▸ 书面任务 1: 请照原样重复清单中从含有"2️⃣ Vai trò"的那一行起、到含有"đổi khí hậu."的那一行止的各行，首尾两行都包括在内。

▸ 原文内容:
++++++++++

CREATE TABLE ods.etl_phone_times --手機號頻次表
AS
SELECT
phone
,COUNT( DISTINCT source) AS times
FROM
ods.tmp_source_phone_unique
GROUP BY phone
;
- 獲取phone_id:【同源一機一人、同源一證一人】表ODS.tmp_source_phone_unique 去聯表 【手機號頻次表】ods.etl_phone_times獲得每個手機號的頻次,然后基于source,source_pd(資料源,該資料源自增主鍵)去分組,取頻次高的手機號作為"phone_id":
- 目標表:ods.etl_phone_id
CREATE TABLE ods.etl_phone_id
AS
SELECT
phone_id
,phone
,times
FROM
(
SELECT
FIRST_VALUE(phone) OVER (partition by source,source_pd ORDER BY times DESC ) AS phone_id --同一資料源,同一主鍵 有兩個不同手機號,以頻次高的手機號作為一個用戶標識 phone_id
,phone
,times
FROM
(
SELECT
A.source
,A.source_pd
,A.phone
,B.times
FROM
ods.tmp_source_phone_unique A
LEFT JOIN
ods.etl_phone_times B
ON A.phone=B.phone
) t011
WHERE phone regexp "^(010|02\\d|0[3-9]\\d{2})?\\d{6,8}$"=FALSE --座機號頻次太高,故只取 非座機號去生成 phone_id
UNION ALL
SELECT
phone AS phone_id --座機號作為主鍵一個用戶標識
,phone
,times
FROM
(
SELECT
A.source
,A.source_pd
,A.phone
,B.times
FROM
ods.tmp_source_phone_unique A
LEFT JOIN
ods.etl_phone_times B
ON A.phone=B.phone
) t011
WHERE phone regexp "^(010|02\\d|0[3-9]\\d{2})?\\d{6,8}$"=TRUE --篩選出座機號
) t01
GROUP BY phone_id
,phone
,times
;
- 確保一個手機號只對應一個phone_id
- 目標表:ods.etl_phone_id1
CREATE TABLE ods.etl_phone_id1
AS
SELECT
phone_id
,phone
,times
FROM
(
SELECT
IF(num_phone_id>1,phone,phone_id) AS phone_id
,phone
,times
FROM
(
SELECT
phone_id
,phone
,times
,COUNT(DISTINCT phone_id) OVER (PARTITION BY phone ) AS num_phone_id
FROM
ods.etl_phone_id
) t1
) TT
GROUP BY
phone_id
,phone
,times
;
- 確保全部資料源,一個phone_id最多對應3個手機號
- 目標表:ods.etl_phone_id2
CREATE TABLE ods.etl_phone_id2
AS
SELECT
IF(num_phone>3,phone,phone_id) AS phone_id
,phone
,times
FROM
(
SELECT
phone_id
,COUNT(DISTINCT phone) OVER(PARTITION BY phone_id ) AS num_phone
,phone
,times
FROM
ods.etl_phone_id1
) TT
;
- 將資料加載到phone_id維度表
- 目標表:dw.dim_phone_id
INSERT OVERWRITE TABLE dw.dim_phone_id
SELECT
IF(B.phone_id IS NULL,A.phone_id,B.phone_id) AS phone_id
,A.phone
,A.times
FROM
ods.etl_phone_id2 A
LEFT JOIN
dw.dim_phone_id B
ON A.phone=B.phone
;
2、基于資訊可信度,補齊每個手機號的基本資訊
目標表:ods.phone_fuse
CREATE TABLE IF NOT EXISTS ods.phone_fuse(
phone_id string COMMENT "手機號識別成一個人"

++++++++++

▸ 清单记录:

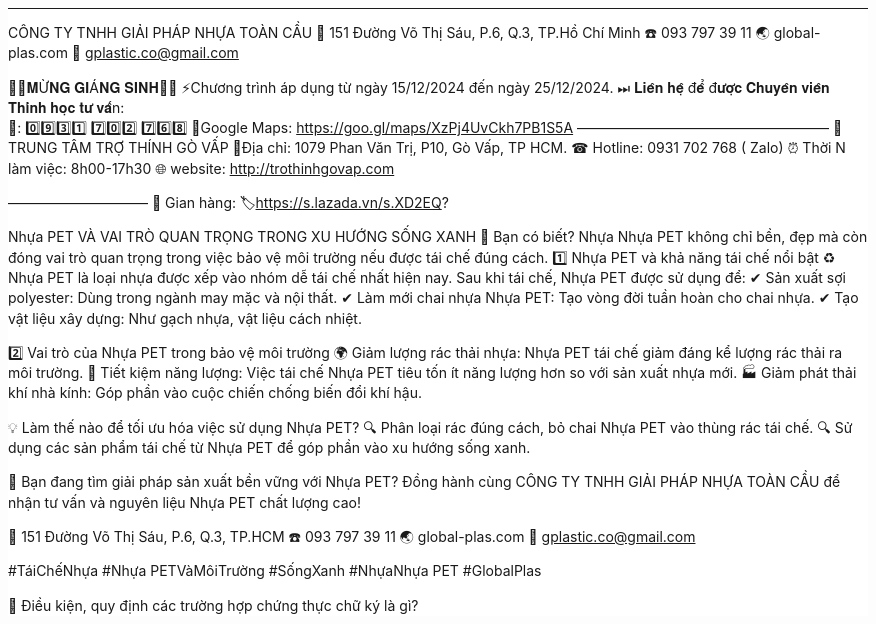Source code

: ---------------------------
CÔNG TY TNHH GIẢI PHÁP NHỰA TOÀN CẦU
🏡 151 Đường Võ Thị Sáu, P.6, Q.3, TP.Hồ Chí Minh
☎️ 093 797 39 11
🌏 global-plas.com
📧 gplastic.co@gmail.com


🎄🎄𝐌Ừ𝐍𝐆 𝐆𝐈Á𝐍𝐆 𝐒𝐈𝐍𝐇🎄🎄
⚡️Chương trình áp dụng từ ngày 15/12/2024 đến ngày 25/12/2024.
⏭ 𝐋𝐢𝐞̂𝐧 𝐡𝐞̣̂ đ𝐞̂̉ đ𝐮̛𝐨̛̣𝐜 𝐂𝐡𝐮𝐲𝐞̂𝐧 𝐯𝐢𝐞̂𝐧 𝐓𝐡𝐢́𝐧𝐡 𝐡𝐨̣𝐜 𝐭𝐮̛ 𝐯𝐚̂́n:      
📲: 0️⃣9️⃣3️⃣1️⃣ 7️⃣0️⃣2️⃣ 7️⃣6️⃣8️⃣
📍Google Maps: https://goo.gl/maps/XzPj4UvCkh7PB1S5A
  ——————————————————
🔰 TRUNG TÂM TRỢ THÍNH GÒ VẤP 
🏡Địa chỉ: 1079 Phan Văn Trị, P10, Gò Vấp, TP HCM.
 ☎ Hotline:  0931 702 768 ( Zalo)
⏰ Thời N làm việc: 8h00-17h30
🌐 website:  http://trothinhgovap.com
                      
——————————
🛒 Gian hàng: 
🏷https://s.lazada.vn/s.XD2EQ?


Nhựa PET VÀ VAI TRÒ QUAN TRỌNG TRONG XU HƯỚNG SỐNG XANH
🌿 Bạn có biết? Nhựa Nhựa PET không chỉ bền, đẹp mà còn đóng vai trò quan trọng trong việc bảo vệ môi trường nếu được tái chế đúng cách.
1️⃣  Nhựa PET và khả năng tái chế nổi bật
♻️ Nhựa PET là loại nhựa được xếp vào nhóm dễ tái chế nhất hiện nay. Sau khi tái chế, Nhựa PET được sử dụng để:
✔ Sản xuất sợi polyester: Dùng trong ngành may mặc và nội thất.
✔ Làm mới chai nhựa Nhựa PET: Tạo vòng đời tuần hoàn cho chai nhựa.
✔ Tạo vật liệu xây dựng: Như gạch nhựa, vật liệu cách nhiệt.

2️⃣ Vai trò của Nhựa PET trong bảo vệ môi trường
🌍 Giảm lượng rác thải nhựa: Nhựa PET tái chế giảm đáng kể lượng rác thải ra môi trường.
🌿 Tiết kiệm năng lượng: Việc tái chế Nhựa PET tiêu tốn ít năng lượng hơn so với sản xuất nhựa mới.
🏭 Giảm phát thải khí nhà kính: Góp phần vào cuộc chiến chống biến đổi khí hậu.

💡 Làm thế nào để tối ưu hóa việc sử dụng Nhựa PET?
🔍 Phân loại rác đúng cách, bỏ chai Nhựa PET vào thùng rác tái chế.
🔍 Sử dụng các sản phẩm tái chế từ Nhựa PET để góp phần vào xu hướng sống xanh.

📢 Bạn đang tìm giải pháp sản xuất bền vững với Nhựa PET?
Đồng hành cùng CÔNG TY TNHH GIẢI PHÁP NHỰA TOÀN CẦU để nhận tư vấn và nguyên liệu Nhựa PET chất lượng cao!

🏡 151 Đường Võ Thị Sáu, P.6, Q.3, TP.HCM
☎️ 093 797 39 11
🌏 global-plas.com
📧 gplastic.co@gmail.com

#TáiChếNhựa #Nhựa PETVàMôiTrường #SốngXanh #NhựaNhựa PET #GlobalPlas

🔰 Điều kiện, quy định các trường hợp chứng thực chữ ký là gì?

++++++++++

▸ 书面任务 2: 列出上文手机号处理 SQL 中用 CREATE TABLE 语句创建的所有表名。

▸ 问题解答 1:
2️⃣ Vai trò của Nhựa PET trong bảo vệ môi trường
🌍 Giảm lượng rác thải nhựa: Nhựa PET tái chế giảm đáng kể lượng rác thải ra môi trường.
🌿 Tiết kiệm năng lượng: Việc tái chế Nhựa PET tiêu tốn ít năng lượng hơn so với sản xuất nhựa mới.
🏭 Giảm phát thải khí nhà kính: Góp phần vào cuộc chiến chống biến đổi khí hậu.

▸ 问题解答 2:
ods.etl_phone_times
ods.etl_phone_id
ods.etl_phone_id1
ods.etl_phone_id2
ods.phone_fuse